Chinese and Russian companies are investing more and more money in Europe and Norway. Usually, companies in other countries invest to grow bigger and make money. With it only profit China and Russia want? Or is it something else that is the goal?
- What is a foreign investment?
- Why is it important to us?
- What is the risk?
- And what can we do?
Foreign investment is when a company buys another company in another country. It is simply money that moves across national borders. One of the advantages of such investments is therefore that you get money – capital – that you would not otherwise have access to. You can also get access to new technology, new knowledge and new markets to sell your products in.
An example of these advantages is the industrialization of Norway in the early 20th century. Norwegians then had visions of producing electric power and developing new industries, such as the production of fertilizers and metals such as aluminum. The challenge was that Norway did not have enough money to invest in these good ideas. So when companies like Norsk Hydro and Elkem were built up, the industry pioneers Sam Eyde and Kristian Birkeland were dependent on foreign money to make it happen.
Therefore, the financing of Norway’s industrialization came mostly from abroad.
The same applied to the build-up of the Norwegian oil business. When we found oil, we needed money, knowledge, and technology from abroad to get the oil up from the ocean floor.

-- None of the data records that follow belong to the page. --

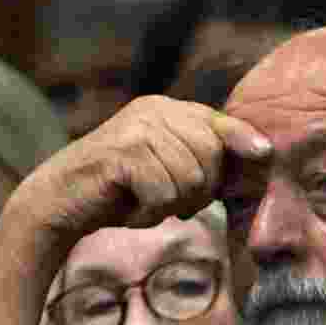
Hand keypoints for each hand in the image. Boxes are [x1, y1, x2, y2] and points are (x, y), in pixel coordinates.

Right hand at [2, 94, 271, 242]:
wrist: (60, 204)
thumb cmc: (121, 194)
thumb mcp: (170, 173)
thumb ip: (208, 164)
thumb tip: (262, 158)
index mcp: (166, 110)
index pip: (219, 123)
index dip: (244, 141)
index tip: (265, 154)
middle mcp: (152, 111)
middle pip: (212, 155)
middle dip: (199, 190)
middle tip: (167, 200)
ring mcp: (137, 130)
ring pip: (192, 179)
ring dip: (171, 205)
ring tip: (144, 202)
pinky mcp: (122, 154)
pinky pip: (165, 194)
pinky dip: (150, 214)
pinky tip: (130, 209)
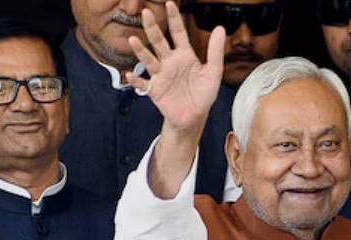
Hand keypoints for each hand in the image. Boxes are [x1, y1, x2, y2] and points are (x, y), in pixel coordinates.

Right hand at [126, 1, 225, 130]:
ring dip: (140, 50)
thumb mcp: (213, 73)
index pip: (178, 33)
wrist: (194, 117)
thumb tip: (220, 28)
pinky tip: (130, 74)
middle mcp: (170, 62)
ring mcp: (160, 75)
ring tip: (133, 40)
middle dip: (153, 28)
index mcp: (184, 55)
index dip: (174, 19)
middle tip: (145, 13)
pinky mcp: (154, 90)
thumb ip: (215, 52)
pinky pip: (143, 84)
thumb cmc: (203, 94)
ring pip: (148, 59)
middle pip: (159, 42)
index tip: (170, 3)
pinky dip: (136, 80)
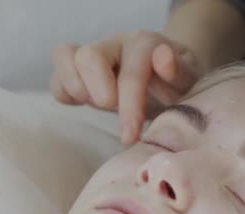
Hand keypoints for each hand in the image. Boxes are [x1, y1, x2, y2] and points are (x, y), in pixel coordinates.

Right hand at [50, 31, 202, 143]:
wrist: (167, 77)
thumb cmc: (177, 83)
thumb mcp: (188, 80)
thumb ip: (179, 71)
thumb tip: (163, 59)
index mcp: (144, 44)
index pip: (131, 72)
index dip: (129, 107)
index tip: (130, 138)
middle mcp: (114, 44)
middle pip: (89, 56)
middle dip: (98, 91)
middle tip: (111, 109)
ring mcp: (92, 54)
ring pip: (63, 55)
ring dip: (76, 88)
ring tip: (96, 104)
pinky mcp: (76, 70)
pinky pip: (55, 77)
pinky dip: (64, 93)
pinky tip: (84, 105)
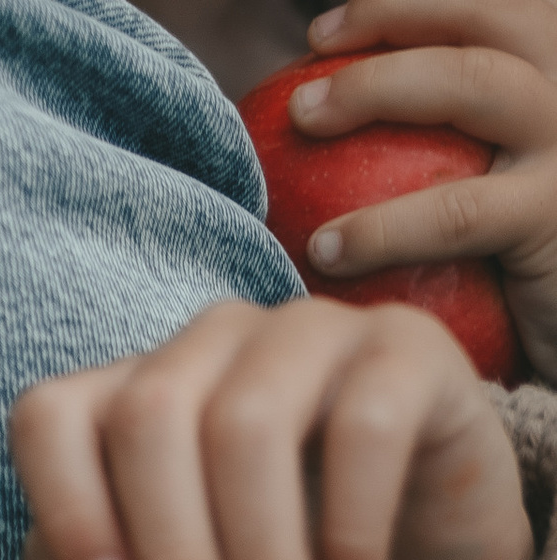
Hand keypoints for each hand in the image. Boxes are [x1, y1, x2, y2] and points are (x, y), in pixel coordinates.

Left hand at [10, 291, 532, 559]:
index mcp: (132, 399)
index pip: (50, 418)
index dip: (67, 505)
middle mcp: (210, 346)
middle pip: (150, 418)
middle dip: (173, 555)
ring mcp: (306, 332)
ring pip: (248, 423)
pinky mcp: (405, 348)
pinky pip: (364, 423)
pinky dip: (351, 530)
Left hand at [286, 0, 556, 379]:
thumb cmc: (517, 261)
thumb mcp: (490, 178)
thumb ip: (440, 136)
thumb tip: (320, 112)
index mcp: (549, 62)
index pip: (485, 7)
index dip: (401, 5)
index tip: (322, 34)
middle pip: (485, 15)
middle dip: (389, 19)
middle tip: (307, 77)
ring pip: (473, 80)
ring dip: (377, 88)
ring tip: (301, 120)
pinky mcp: (553, 216)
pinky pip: (458, 212)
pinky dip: (384, 225)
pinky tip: (325, 247)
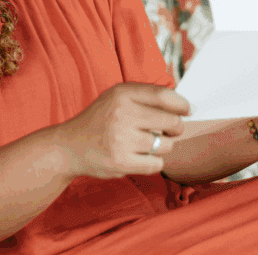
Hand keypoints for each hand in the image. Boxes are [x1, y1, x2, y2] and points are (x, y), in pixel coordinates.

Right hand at [53, 83, 189, 179]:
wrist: (70, 146)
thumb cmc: (100, 120)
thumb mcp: (116, 97)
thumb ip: (145, 97)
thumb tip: (184, 106)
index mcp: (122, 94)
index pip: (164, 96)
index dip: (182, 105)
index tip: (187, 110)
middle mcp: (122, 114)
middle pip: (171, 122)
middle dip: (175, 128)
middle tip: (168, 130)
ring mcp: (121, 139)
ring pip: (165, 145)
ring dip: (162, 146)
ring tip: (146, 143)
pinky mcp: (121, 162)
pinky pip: (157, 164)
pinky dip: (153, 162)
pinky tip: (140, 156)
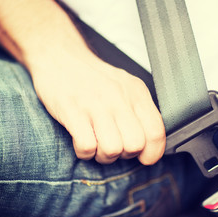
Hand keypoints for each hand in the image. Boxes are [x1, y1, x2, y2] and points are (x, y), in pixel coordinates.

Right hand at [29, 50, 165, 164]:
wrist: (61, 57)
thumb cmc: (95, 78)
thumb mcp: (126, 87)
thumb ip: (140, 111)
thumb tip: (149, 143)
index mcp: (136, 93)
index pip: (156, 132)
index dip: (152, 153)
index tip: (144, 157)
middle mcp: (119, 98)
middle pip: (135, 145)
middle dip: (125, 155)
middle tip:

Many will therefore say that foreign investment is crucial for our welfare here in Norway.
Here are some big numbers: In 2019, the value of foreign investments in Norway was approximately NOK 1.4 trillion (ie NOK 1,400 billion). Conversely, the portfolio of Norwegian investments abroad is now approximately NOK 1.8 trillion. Mutuality is a point here: Foreign investors can invest in Norway, and Norway can invest abroad.
2: Investment and security
In these examples from Norwegian history, we received investments from countries such as Sweden, France, Germany and the United States. And this is what has been common: The vast majority of foreign investment moved from rich to other rich countries, or from rich countries to low-income countries. Such investments have been desired and have to a small extent been met with some form of skepticism.
Only in the last decade have we seen large flows of investment coming from countries such as China, Russia and the Arab Gulf states. It has caused many to raise their eyebrows. What is the big difference?
An important difference is that these are countries with which Norway cannot cooperate on our security. Norway is in an alliance with the United States, we have military exercises with allies, exchange information and intelligence with many countries, and we have the Organization for Security and Co-operation in Europe (OSCE). With China and Russia, we have none of this.
The other big difference is that it is normally taken for granted that those who invest from abroad are private companies that only want to make money. Therefore, foreign investment is poorly regulated in the global economy.
International trade, on the other hand, is fairly regulated. We have rules for customs, there are free trade agreements, and the World Trade Organization (WTO) was established in 1995 to regulate trade between countries. There is nothing similar for investments – here there is a lot of freedom.
But when it comes to China and Russia, for example, we see that if we dig a little deeper into who is really investing, and who will ultimately be the new owner of the business being bought, then it could be the Chinese or the Russian state .
States may have other goals than just making money. This may be driven by strong national interests and a desire to become more powerful.
So in the middle of this free and unregulated area, state actors suddenly jump in. Many people think this is a security challenge. Why?
3: Risk of foreign investments
One can imagine three types of risks with foreign investments:
- One can become dependent on foreign companies, or states, for completely critical things in society. Especially during the coronary pandemic, we see how dependent we are on hospital equipment, bandages, medicines and vaccines. But it can also be goods and services that the military depends on, or electricity supply and infrastructure.
- Technology and knowledge can be transferred to foreign companies that can be controlled by other states. These states can use this technology against our interests.
- Investments can increase another state’s ability to infiltrate, monitor, spy on, and even sabotagegoods and services and functions that are critical to our society, our economy, and our defense.
According to agooddir, these are possible risks. But that does not mean that it is necessarily dangerous to let companies from China or Russia invest in Norway. This is a new thing one must include in the calculation, although it is unlikely.